On a technical level, math speech is implemented in the RichEdit dll (Office’s riched20.dll) by the GetMathSpeechText function, which has the prototype

HRESULT GetMathSpeechText (ITextRange2 *prg, BSTR *pbstr, LONG Flags)

Coarse-grained math speech is returned in *pbstr if the range prg selects more than one character while fine-grained speech is returned if prg references an insertion point or selects only one character. GetMathSpeechText() uses the same subset of ITextRange2 methods used by MathBuildDown() and hence can be used by all Microsoft Office math-aware applications on all major platforms (Windows, iOS, Mac, and Android). Key methods include ITextRange2::GetChar2() to fetch individual characters from memory and ITextRange2::GetInlineObject() to find out what kinds of math objects are in memory.
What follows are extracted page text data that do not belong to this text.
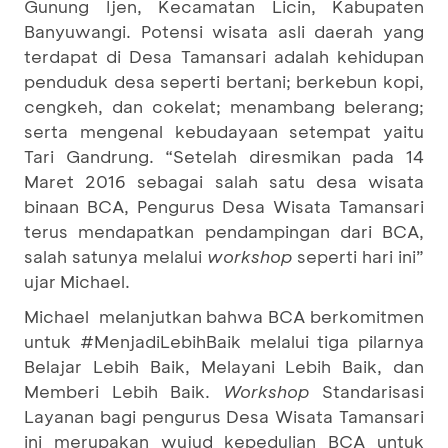
Gunung Ijen, Kecamatan Licin, Kabupaten
Banyuwangi. Potensi wisata asli daerah yang
terdapat di Desa Tamansari adalah kehidupan
penduduk desa seperti bertani; berkebun kopi,
cengkeh, dan cokelat; menambang belerang;
serta mengenal kebudayaan setempat yaitu
Tari Gandrung. “Setelah diresmikan pada 14
Maret 2016 sebagai salah satu desa wisata
binaan BCA, Pengurus Desa Wisata Tamansari
terus mendapatkan pendampingan dari BCA,
salah satunya melalui
workshop
seperti hari ini”
ujar Michael.
Michael melanjutkan bahwa BCA berkomitmen
untuk #MenjadiLebihBaik melalui tiga pilarnya
Belajar Lebih Baik, Melayani Lebih Baik, dan
Memberi Lebih Baik.
Workshop
Standarisasi
Layanan bagi pengurus Desa Wisata Tamansari
ini merupakan wujud kepedulian BCA untuk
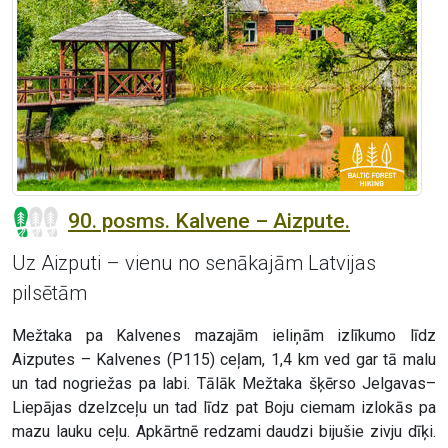
90. posms. Kalvene – Aizpute.
Uz Aizputi – vienu no senākajām Latvijas
pilsētām
Mežtaka pa Kalvenes mazajām ieliņām izlīkumo līdz
Aizputes – Kalvenes (P115) ceļam, 1,4 km ved gar tā malu
un tad nogriežas pa labi. Tālāk Mežtaka šķērso Jelgavas–
Liepājas dzelzceļu un tad līdz pat Boju ciemam izlokās pa
mazu lauku ceļu. Apkārtnē redzami daudzi bijušie zivju dīķi.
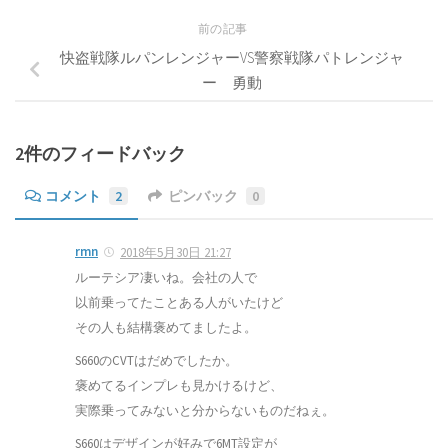
前の記事
快盗戦隊ルパンレンジャーVS警察戦隊パトレンジャ
ー 勇動
2件のフィードバック
コメント
2
ピンバック
0
rmn
2018年5月30日 21:27
ルーテシア凄いね。会社の人で
以前乗ってたことある人がいたけど
その人も結構褒めてましたよ。
S660のCVTはだめでしたか。
褒めてるインプレも見かけるけど、
実際乗ってみないと分からないものだねぇ。
S660はデザインが好みで6MT設定が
Exposing Math Speech to Assistive Technologies

Math speech is exposed to UI Automation clients via methods of the UIA interface ITextRangeProvider. So, in principle any AT that uses these methods automatically gets math speech for math zones. Nevertheless, it’s desirable for AT’s to know if math zones are involved. One approach is to identify math zones by a new, explicit UIA math-zone object or by a custom object with a localized name like “math zone”. But a more efficient approach that mirrors what’s in memory is to have a math-zone format attribute. Specifically, TextUnit_Format is one of the units supported by ITextRangeProvider::ExpandToEnclosingUnit and ITextRangeProvider::MoveEndpointByUnit. To find out an attribute, such as UIA_IsItalicAttributeId, of a TextUnit_Format instance, a client calls  ITextRangeProvider::GetAttributeValue. AT’s could know if a math zone is active if a new attribute ID, UIA_IsMathZoneAttributeId, is added to identify math zones. In fact, there is a new UIA math annotation property AnnotationType_Mathematics, which can be retrieved by calling ITextRangeProvider::GetAttributeValue().